Several gangs of ruffians began to ride back and forth across the southern Great Plains, their object being to attack any east-bound wagon trains driven by Mexicans. The threat posed by the Texans did not appear to bother Antonio José Chávez, a well-to-do Santa Fe merchant. He left New Mexico for Missouri in February 1843, accompanied by five servants, two wagons, and fifty-five mules. He carried with him about ten to twelve thousand dollars’ worth of gold bullion.
By April 10 Chávez and his party were more than one hundred miles inside the United States border. There he was captured by the ruffians.
Gregg continues the story: “The unfortunate Mexican was…taken a few miles south of the road, and his baggage rifled. Seven of the party then left…with their share of the booty, amounting to some four or five hundred dollars apiece…. The remaining eight, soon after the departure of their comrades, determined to put Chávez to death, --for what cause it would seem difficult to conjecture, as he had been, for two days, their unresisting prisoner. Lots were cast to determine which four of the party would be the cruel executioners; and their wretched victim was taken off a few rods and shot down in cold blood.”
The senseless murder raised the ire of Mexicans and Americans alike, and most of the culprits were caught and brought to justice. The illegal raiding forays along the Santa Fe Trail ended when Captain Philip St. George Cooke of the United States Army and two hundred dragoons faced down the Texans a short time after the Chávez affair.

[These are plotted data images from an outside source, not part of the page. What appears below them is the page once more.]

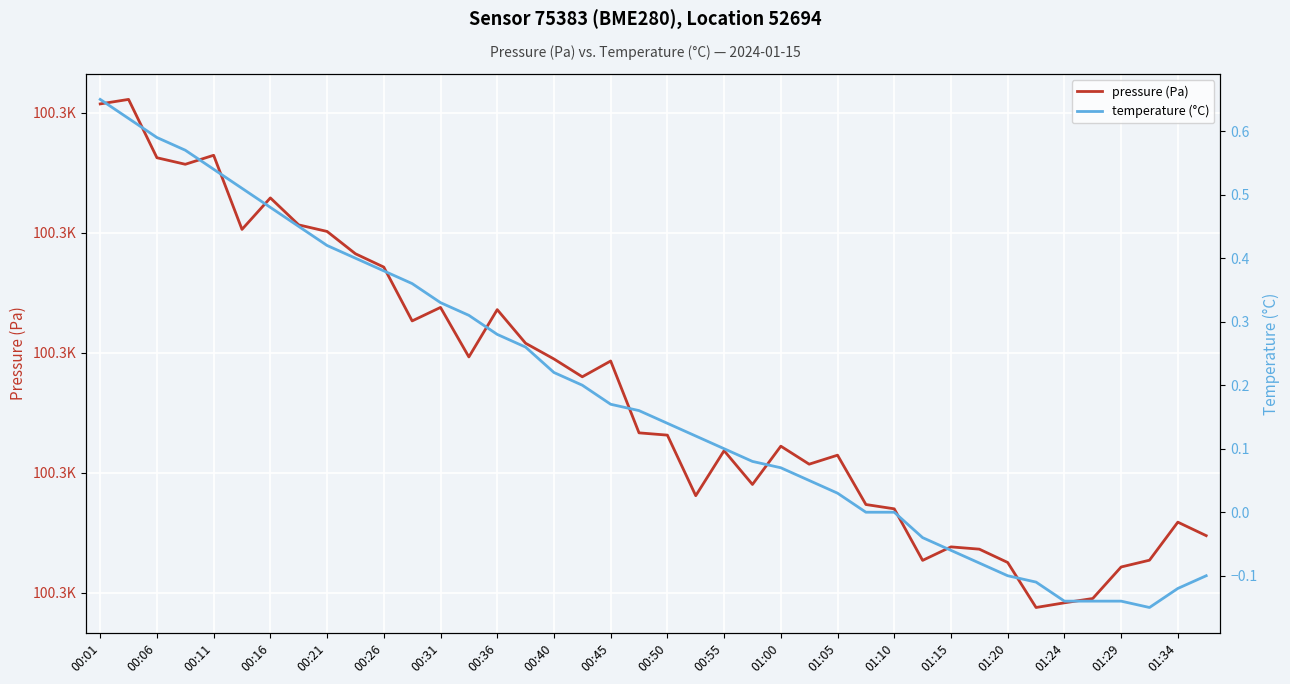

What is the minimum value for temperature (°C)?

-0.1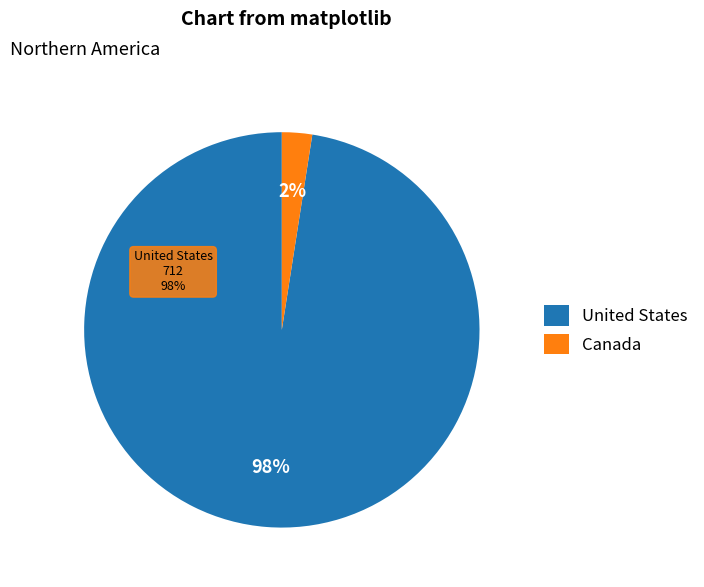

Which category has the smallest portion of the pie?

Canada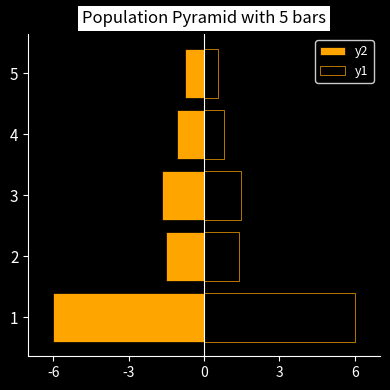

How many bars are there in total?

10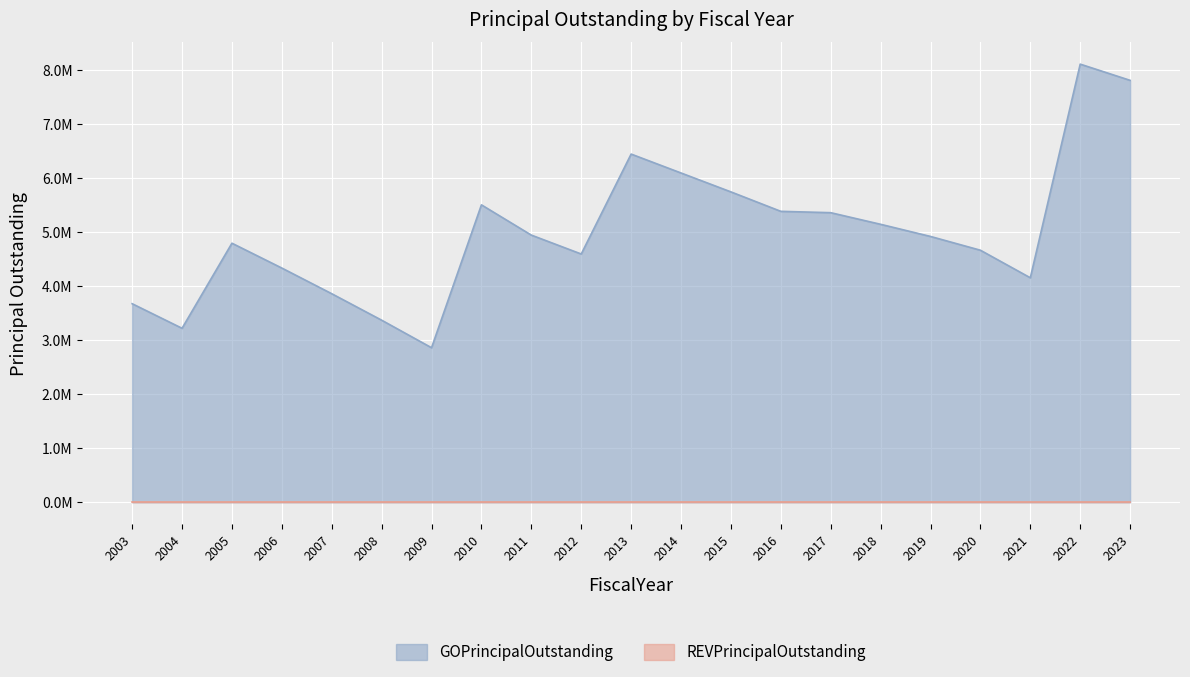

List the labels in order of value, largest first.

2022, 2023, 2013, 2014, 2015, 2010, 2016, 2017, 2018, 2011, 2019, 2005, 2020, 2012, 2006, 2021, 2007, 2003, 2008, 2004, 2009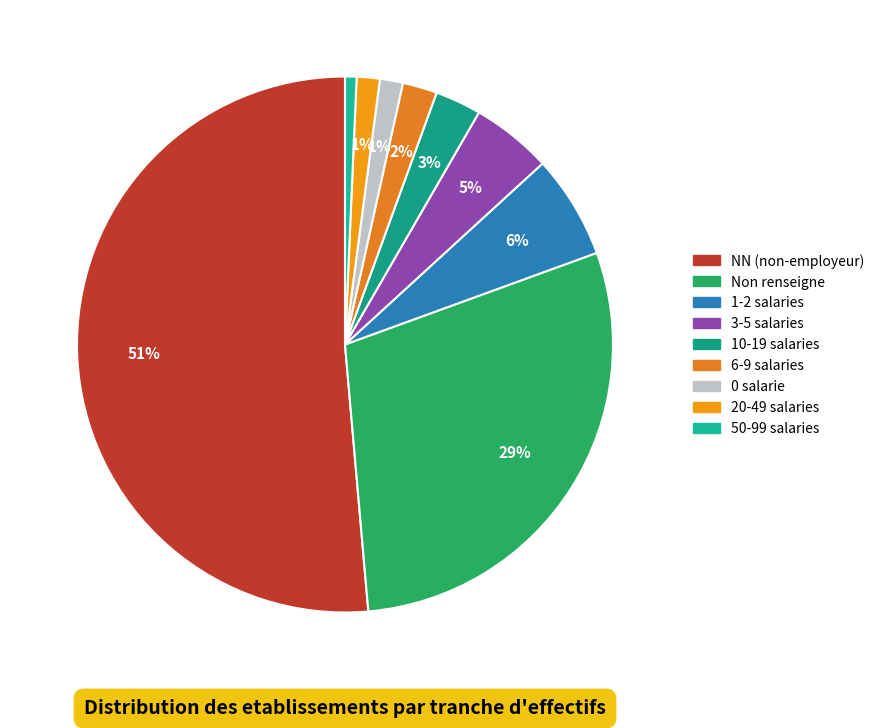

Count the number of slices in the pie.

9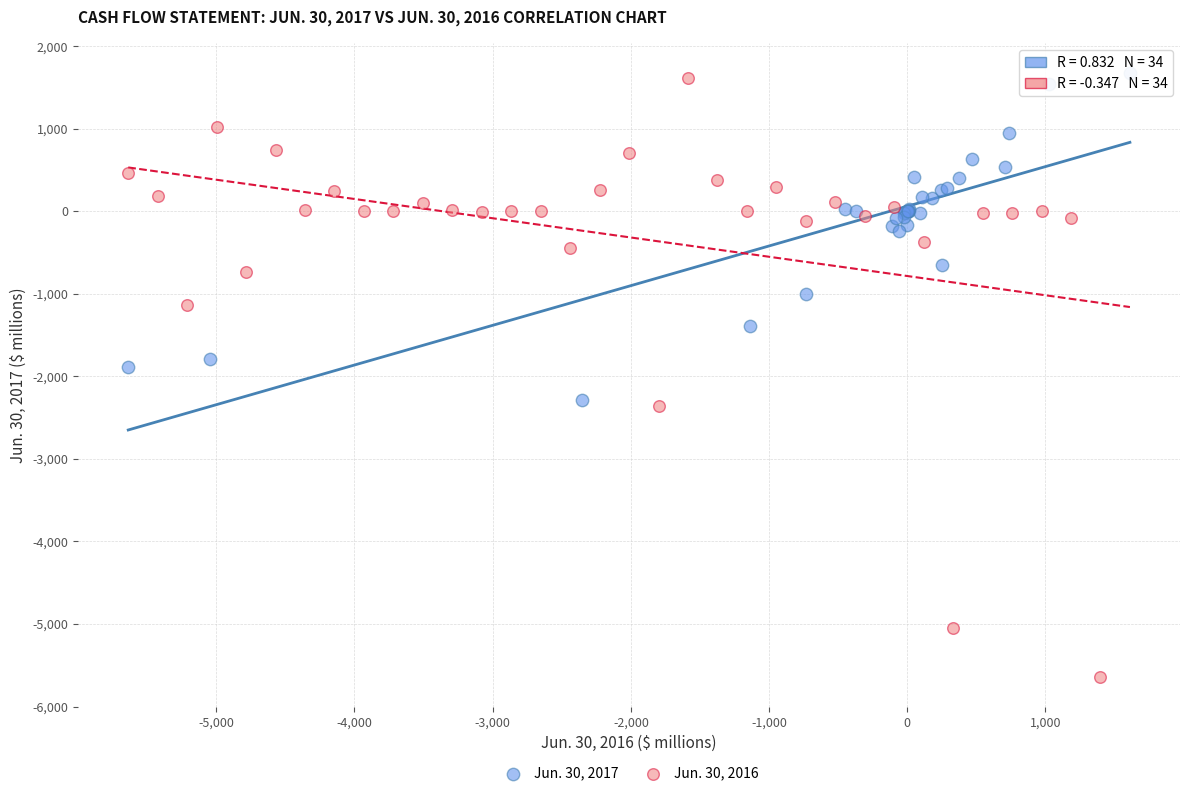

What are all the series names shown in the legend?

Jun. 30, 2017, Jun. 30, 2016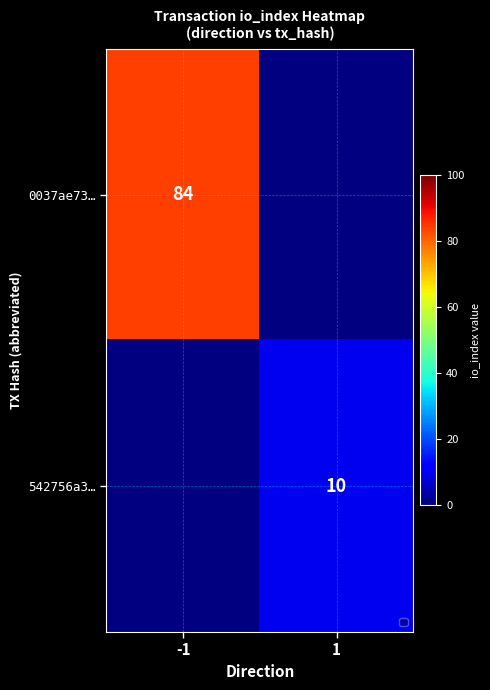

How many data points does each series have?

2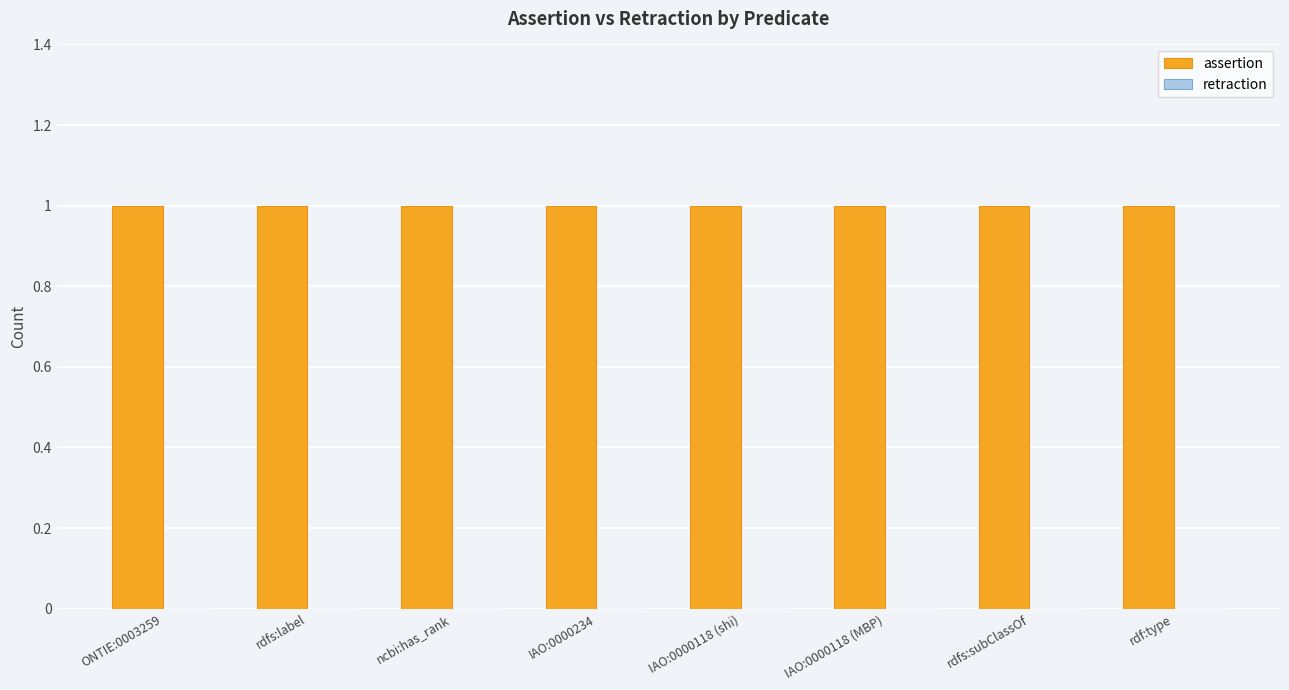

The value of assertion at IAO:0000118 (shi) is 2. True or false?

False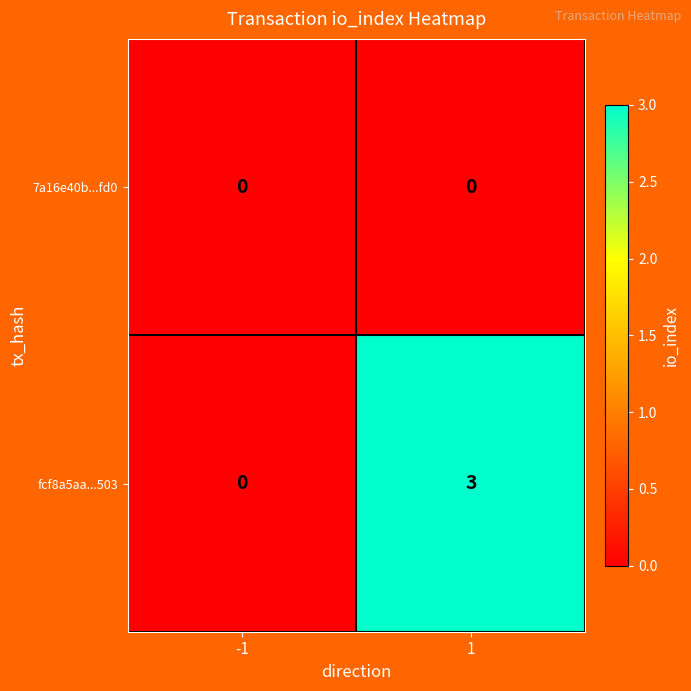

How many categories are shown in the chart?

2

The Details Travelers Needed
Josiah Gregg traveled the Santa Fe Trail so many times that he was well qualified to describe the best camping places along the route and to give distances between them. He reported in his book that the total mileage from Independence, Missouri, to Santa Fe was 775 miles; from Council Grove, where the individual wagons were usually organized into trains, the distance was 625 miles to Santa Fe. Both of these routes were measured along the shorter Cimarron Cutoff.
Gregg’s book is also important because it presents figures about the yearly traffic along the Trail. In one particularly interesting part, he describes the number of wagons and men who traveled the Trail for the years between 1822 and 1843, as well as the value of the merchandise for those years.
Chapters on mining, New Mexican government, Indians, agriculture, wildlife, and history, among other subjects, make Gregg’s Commerce of the Prairies one of the most important books ever written about the Santa Fe Trail.
Gregg eventually left the Santa Fe trade to pursue other interests. During the Mexican War, he served as a newspaper correspondent, and later, he emigrated to the California gold fields. In February 1850, when he was only forty-three years old, he fell from his horse and was mortally injured. Today, his body lies at the spot of his death, near Clear Lake, California.
William Becknell did much, indeed, to make the Santa Fe Trail the highway of commerce that it quickly became after his first successful trips to New Mexico in 1821 and 1822. Josiah Gregg, however, through the magic of the written word, brought the romance and mystery of the Trail to anyone who would take the time to read his wonderful book.